Jeff Multz, the director of North America midmarket sales at Dell SecureWorks, recently said that mistakes made by smaller banks make them more susceptible to cyberattacks.
“Small banks often tell me, ‘We’re too small to matter,’ ‘We don’t store valuable data,’ and ‘Our core provider provides security,’” Multz said in the January/February edition of “In Touch,” published by the Community Bankers Association of Kansas. “Because smaller banks have less money to secure their systems and often don’t monitor their networks 24/7, it’s easy for cyber thieves to get in and out of their networks’ sight unseen.”
Multz said some smaller banks that outsource to core providers “mistakenly believe” the provider actually ensures the bank’s security.
“Core providers only provide security for themselves, so if you have malware on your system, it won’t affect them,” Multz said. “Most bank/financial core providers don’t even mention the word ‘security’ in the business contract, and they don’t provide security for your corporate environment!”
Multz said that while there is no single solution to address all facets of network security, the “50/30/20” rule may be helpful, adding that security devices must be updated regularly so as not to disrupt business traffic.

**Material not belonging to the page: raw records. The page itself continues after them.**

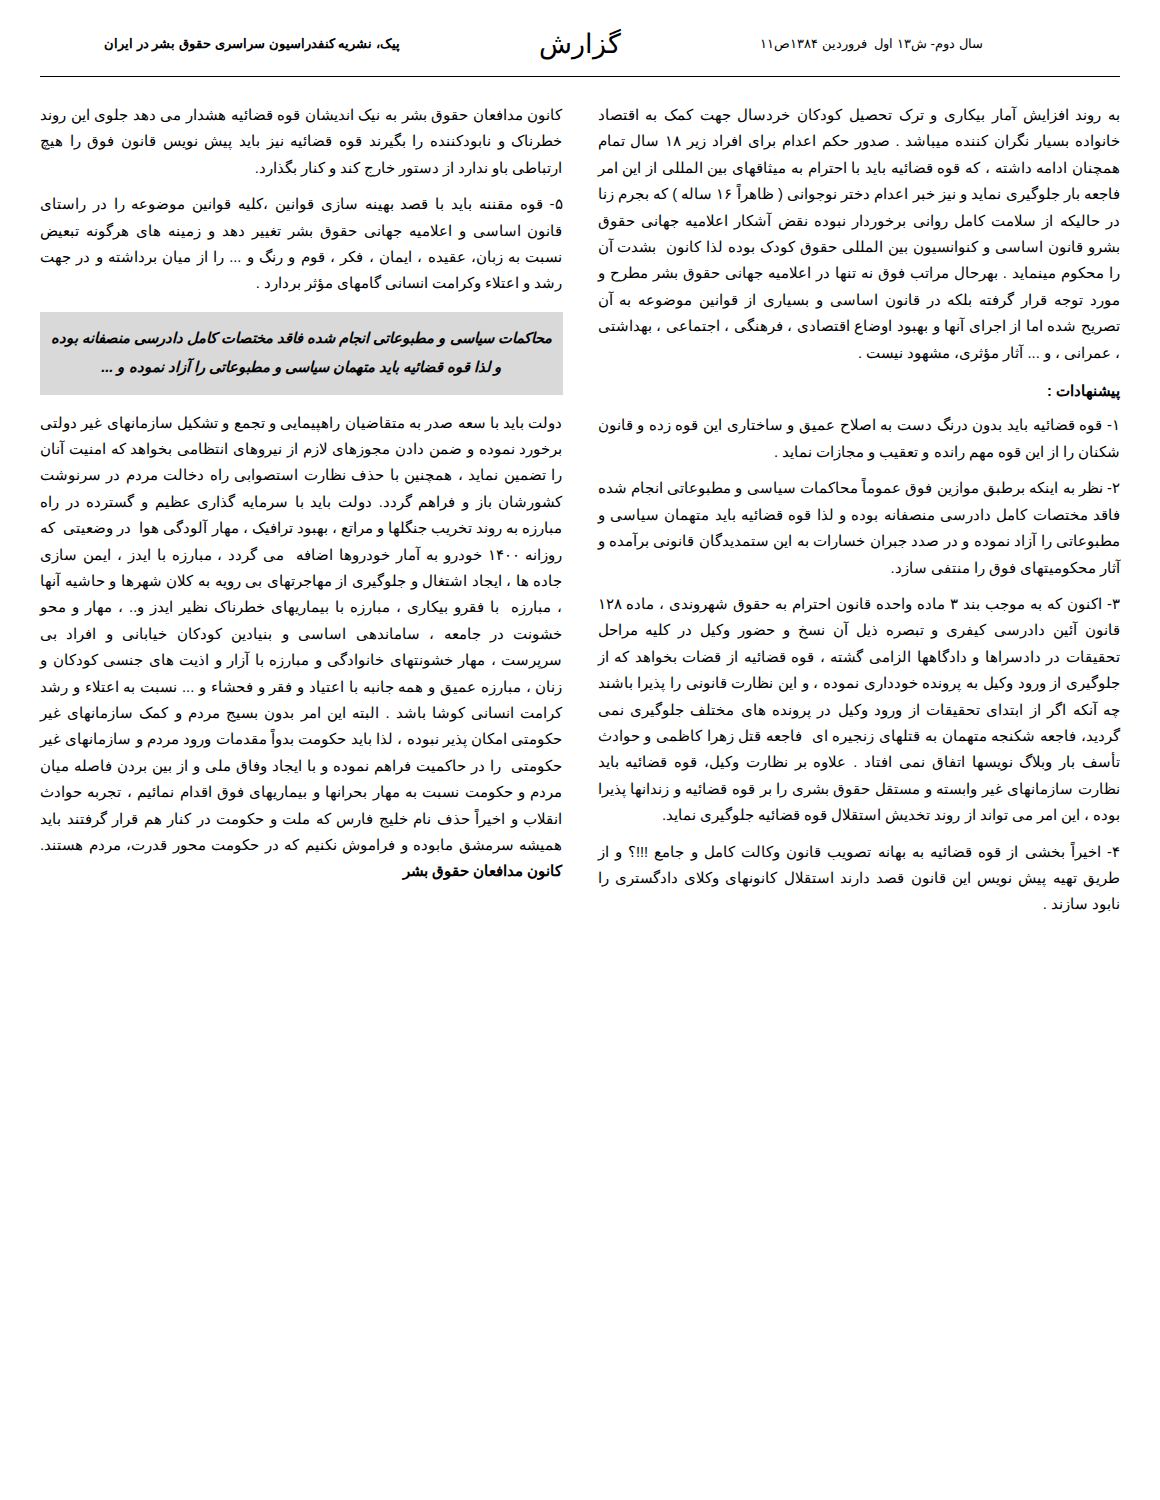سال دوم- ش۱۳ اول فروردین ۱۳۸۴ص۱۱
گزارش
پیک، نشریه کنفدراسیون سراسری حقوق بشر در ایران
به روند افزایش آمار بیکاری و ترک تحصیل کودکان خردسال جهت کمک به اقتصاد خانواده بسیار نگران کننده میباشد . صدور حکم اعدام برای افراد زیر ۱۸ سال تمام همچنان ادامه داشته ، که قوه قضائیه باید با احترام به میثاقهای بین المللی از این امر فاجعه بار جلوگیری نماید و نیز خبر اعدام دختر نوجوانی ( ظاهراً ۱۶ ساله ) که بجرم زنا در حالیکه از سلامت کامل روانی برخوردار نبوده نقض آشکار اعلامیه جهانی حقوق بشرو قانون اساسی و کنوانسیون بین المللی حقوق کودک بوده لذا کانون بشدت آن را محکوم مینماید . بهرحال مراتب فوق نه تنها در اعلامیه جهانی حقوق بشر مطرح و مورد توجه قرار گرفته بلکه در قانون اساسی و بسیاری از قوانین موضوعه به آن تصریح شده اما از اجرای آنها و بهبود اوضاع اقتصادی ، فرهنگی ، اجتماعی ، بهداشتی ، عمرانی ، و ... آثار مؤثری، مشهود نیست .
پیشنهادات :
۱- قوه قضائیه باید بدون درنگ دست به اصلاح عمیق و ساختاری این قوه زده و قانون شکنان را از این قوه مهم رانده و تعقیب و مجازات نماید .
۲- نظر به اینکه برطبق موازین فوق عموماً محاکمات سیاسی و مطبوعاتی انجام شده فاقد مختصات کامل دادرسی منصفانه بوده و لذا قوه قضائیه باید متهمان سیاسی و مطبوعاتی را آزاد نموده و در صدد جبران خسارات به این ستمدیدگان قانونی برآمده و آثار محکومیتهای فوق را منتفی سازد.
۳- اکنون که به موجب بند ۳ ماده واحده قانون احترام به حقوق شهروندی ، ماده ۱۲۸ قانون آئین دادرسی کیفری و تبصره ذیل آن نسخ و حضور وکیل در کلیه مراحل تحقیقات در دادسراها و دادگاهها الزامی گشته ، قوه قضائیه از قضات بخواهد که از جلوگیری از ورود وکیل به پرونده خودداری نموده ، و این نظارت قانونی را پذیرا باشند چه آنکه اگر از ابتدای تحقیقات از ورود وکیل در پرونده های مختلف جلوگیری نمی گردید، فاجعه شکنجه متهمان به قتلهای زنجیره ای فاجعه قتل زهرا کاظمی و حوادث تأسف بار وبلاگ نویسها اتفاق نمی افتاد . علاوه بر نظارت وکیل، قوه قضائیه باید نظارت سازمانهای غیر وابسته و مستقل حقوق بشری را بر قوه قضائیه و زندانها پذیرا بوده ، این امر می تواند از روند تخدیش استقلال قوه قضائیه جلوگیری نماید.
۴- اخیراً بخشی از قوه قضائیه به بهانه تصویب قانون وکالت کامل و جامع !!!؟ و از طریق تهیه پیش نویس این قانون قصد دارند استقلال کانونهای وکلای دادگستری را نابود سازند .
کانون مدافعان حقوق بشر به نیک اندیشان قوه قضائیه هشدار می دهد جلوی این روند خطرناک و نابودکننده را بگیرند قوه قضائیه نیز باید پیش نویس قانون فوق را هیچ ارتباطی باو ندارد از دستور خارج کند و کنار بگذارد.
۵- قوه مقننه باید با قصد بهینه سازی قوانین ،کلیه قوانین موضوعه را در راستای قانون اساسی و اعلامیه جهانی حقوق بشر تغییر دهد و زمینه های هرگونه تبعیض نسبت به زبان، عقیده ، ایمان ، فکر ، قوم و رنگ و ... را از میان برداشته و در جهت رشد و اعتلاء وکرامت انسانی گامهای مؤثر بردارد .
محاکمات سیاسی و مطبوعاتی انجام شده فاقد مختصات کامل دادرسی منصفانه بوده و لذا قوه قضائیه باید متهمان سیاسی و مطبوعاتی را آزاد نموده و ...
دولت باید با سعه صدر به متقاضیان راهپیمایی و تجمع و تشکیل سازمانهای غیر دولتی برخورد نموده و ضمن دادن مجوزهای لازم از نیروهای انتظامی بخواهد که امنیت آنان را تضمین نماید ، همچنین با حذف نظارت استصوابی راه دخالت مردم در سرنوشت کشورشان باز و فراهم گردد. دولت باید با سرمایه گذاری عظیم و گسترده در راه مبارزه به روند تخریب جنگلها و مراتع ، بهبود ترافیک ، مهار آلودگی هوا در وضعیتی که روزانه ۱۴۰۰ خودرو به آمار خودروها اضافه می گردد ، مبارزه با ایدز ، ایمن سازی جاده ها ، ایجاد اشتغال و جلوگیری از مهاجرتهای بی رویه به کلان شهرها و حاشیه آنها ، مبارزه با فقرو بیکاری ، مبارزه با بیماریهای خطرناک نظیر ایدز و.. ، مهار و محو خشونت در جامعه ، ساماندهی اساسی و بنیادین کودکان خیابانی و افراد بی سرپرست ، مهار خشونتهای خانوادگی و مبارزه با آزار و اذیت های جنسی کودکان و زنان ، مبارزه عمیق و همه جانبه با اعتیاد و فقر و فحشاء و ... نسبت به اعتلاء و رشد کرامت انسانی کوشا باشد . البته این امر بدون بسیج مردم و کمک سازمانهای غیر حکومتی امکان پذیر نبوده ، لذا باید حکومت بدواً مقدمات ورود مردم و سازمانهای غیر حکومتی را در حاکمیت فراهم نموده و با ایجاد وفاق ملی و از بین بردن فاصله میان مردم و حکومت نسبت به مهار بحرانها و بیماریهای فوق اقدام نمائیم ، تجربه حوادث انقلاب و اخیراً حذف نام خلیج فارس که ملت و حکومت در کنار هم قرار گرفتند باید همیشه سرمشق مابوده و فراموش نکنیم که در حکومت محور قدرت، مردم هستند. کانون مدافعان حقوق بشر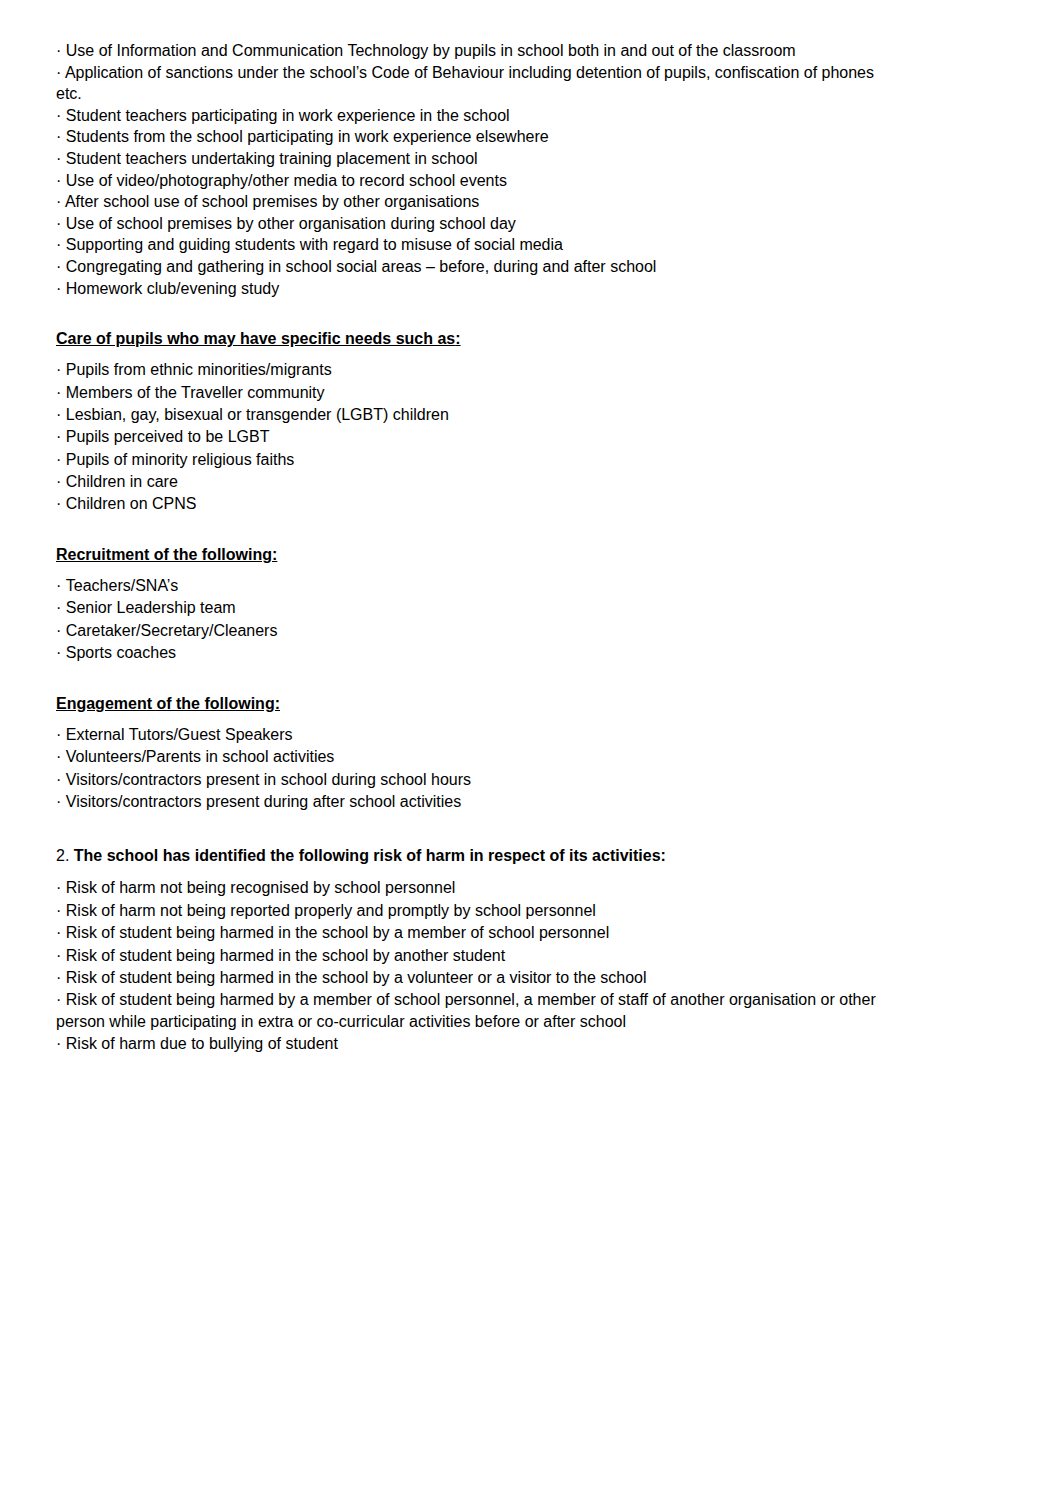· Use of Information and Communication Technology by pupils in school both in and out of the classroom
· Application of sanctions under the school’s Code of Behaviour including detention of pupils, confiscation of phones etc.
· Student teachers participating in work experience in the school
· Students from the school participating in work experience elsewhere
· Student teachers undertaking training placement in school
· Use of video/photography/other media to record school events
· After school use of school premises by other organisations
· Use of school premises by other organisation during school day
· Supporting and guiding students with regard to misuse of social media
· Congregating and gathering in school social areas – before, during and after school
· Homework club/evening study
Care of pupils who may have specific needs such as:
Pupils from ethnic minorities/migrants
Members of the Traveller community
Lesbian, gay, bisexual or transgender (LGBT) children
Pupils perceived to be LGBT
Pupils of minority religious faiths
Children in care
Children on CPNS
Recruitment of the following:
Teachers/SNA’s
Senior Leadership team
Caretaker/Secretary/Cleaners
Sports coaches
Engagement of the following:
External Tutors/Guest Speakers
Volunteers/Parents in school activities
Visitors/contractors present in school during school hours
Visitors/contractors present during after school activities
2. The school has identified the following risk of harm in respect of its activities:
Risk of harm not being recognised by school personnel
Risk of harm not being reported properly and promptly by school personnel
Risk of student being harmed in the school by a member of school personnel
Risk of student being harmed in the school by another student
Risk of student being harmed in the school by a volunteer or a visitor to the school
Risk of student being harmed by a member of school personnel, a member of staff of another organisation or other person while participating in extra or co-curricular activities before or after school
Risk of harm due to bullying of student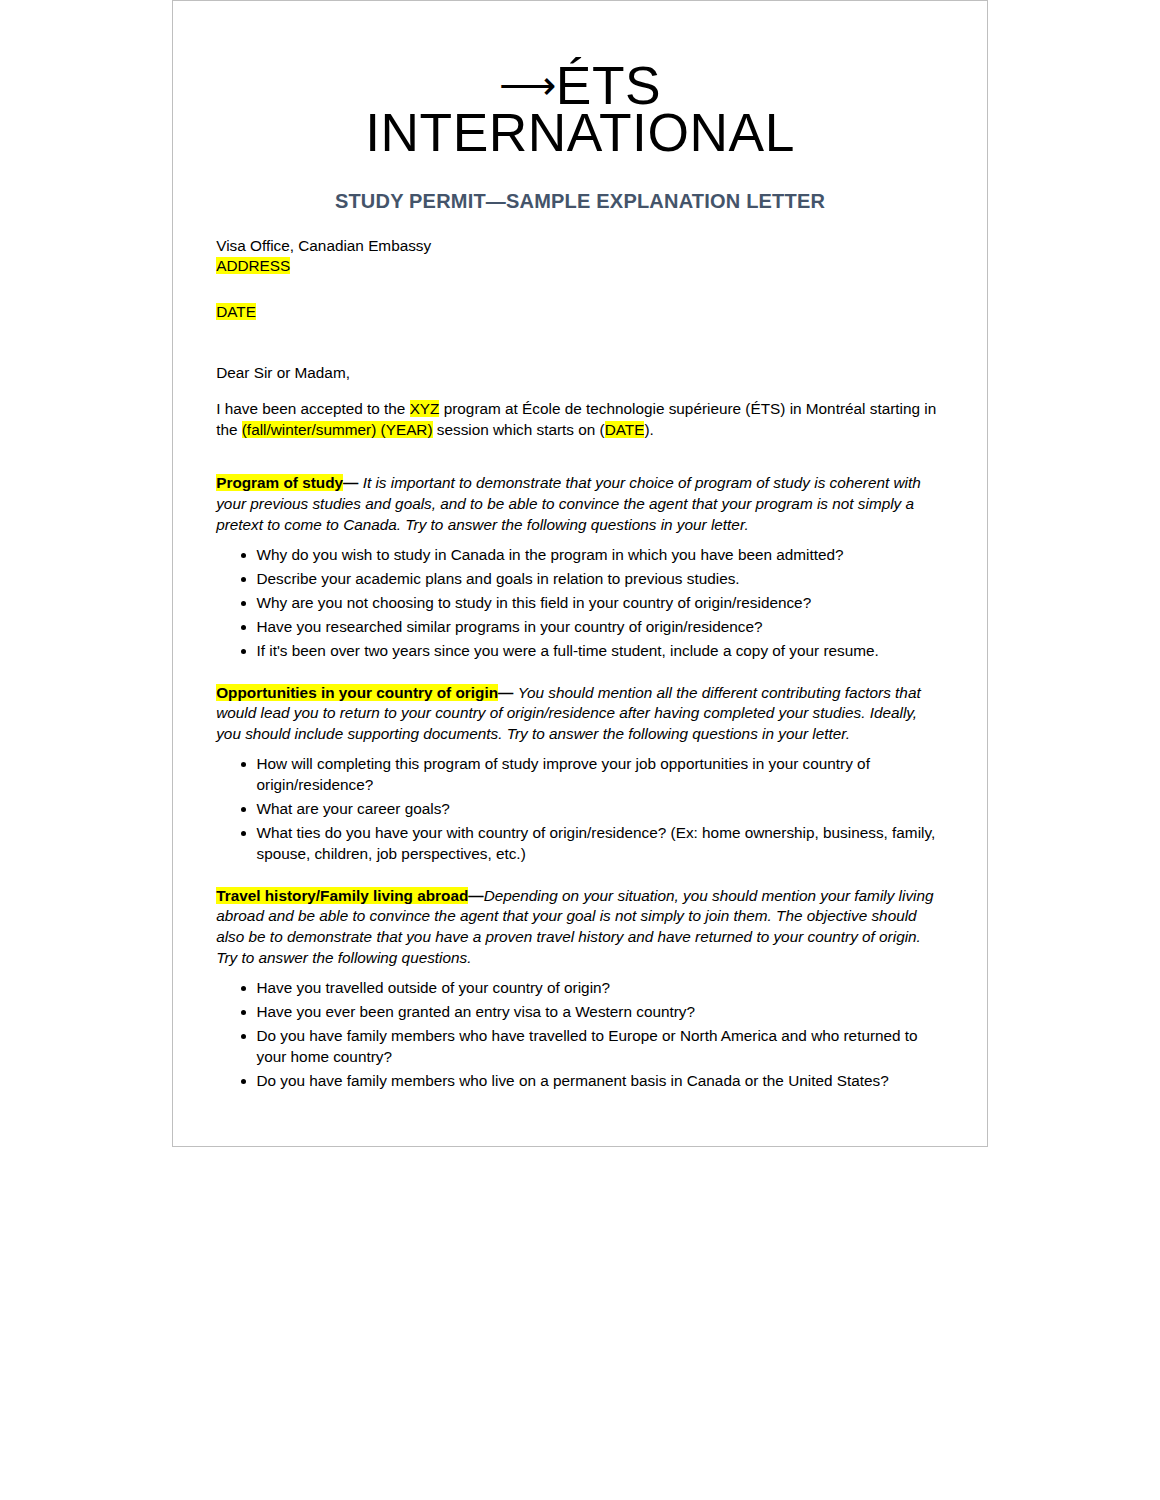⟶ÉTS INTERNATIONAL
STUDY PERMIT—SAMPLE EXPLANATION LETTER
Visa Office, Canadian Embassy
ADDRESS
DATE
Dear Sir or Madam,
I have been accepted to the XYZ program at École de technologie supérieure (ÉTS) in Montréal starting in the (fall/winter/summer) (YEAR) session which starts on (DATE).
Program of study— It is important to demonstrate that your choice of program of study is coherent with your previous studies and goals, and to be able to convince the agent that your program is not simply a pretext to come to Canada. Try to answer the following questions in your letter.
Why do you wish to study in Canada in the program in which you have been admitted?
Describe your academic plans and goals in relation to previous studies.
Why are you not choosing to study in this field in your country of origin/residence?
Have you researched similar programs in your country of origin/residence?
If it's been over two years since you were a full-time student, include a copy of your resume.
Opportunities in your country of origin— You should mention all the different contributing factors that would lead you to return to your country of origin/residence after having completed your studies. Ideally, you should include supporting documents. Try to answer the following questions in your letter.
How will completing this program of study improve your job opportunities in your country of origin/residence?
What are your career goals?
What ties do you have your with country of origin/residence? (Ex: home ownership, business, family, spouse, children, job perspectives, etc.)
Travel history/Family living abroad—Depending on your situation, you should mention your family living abroad and be able to convince the agent that your goal is not simply to join them. The objective should also be to demonstrate that you have a proven travel history and have returned to your country of origin. Try to answer the following questions.
Have you travelled outside of your country of origin?
Have you ever been granted an entry visa to a Western country?
Do you have family members who have travelled to Europe or North America and who returned to your home country?
Do you have family members who live on a permanent basis in Canada or the United States?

“We find firewalls notify you about 50 percent of security events that occur on your network,” Multz said. “About 30 percent of notifications come from another security layer, the Intrusion Detection/Protection System… [and] about 20 percent of your security event notifications come from servers, routers and switches that securely direct or receive your traffic.”
Multz said all devices should be monitored 24/7 to ensure a quick response and to minimize damage.
“Remember: It is more cost-effective and easier to keep intruders out rather than to get them out,” Multz said. “Having intruders in a network is one small package no one wants to open.”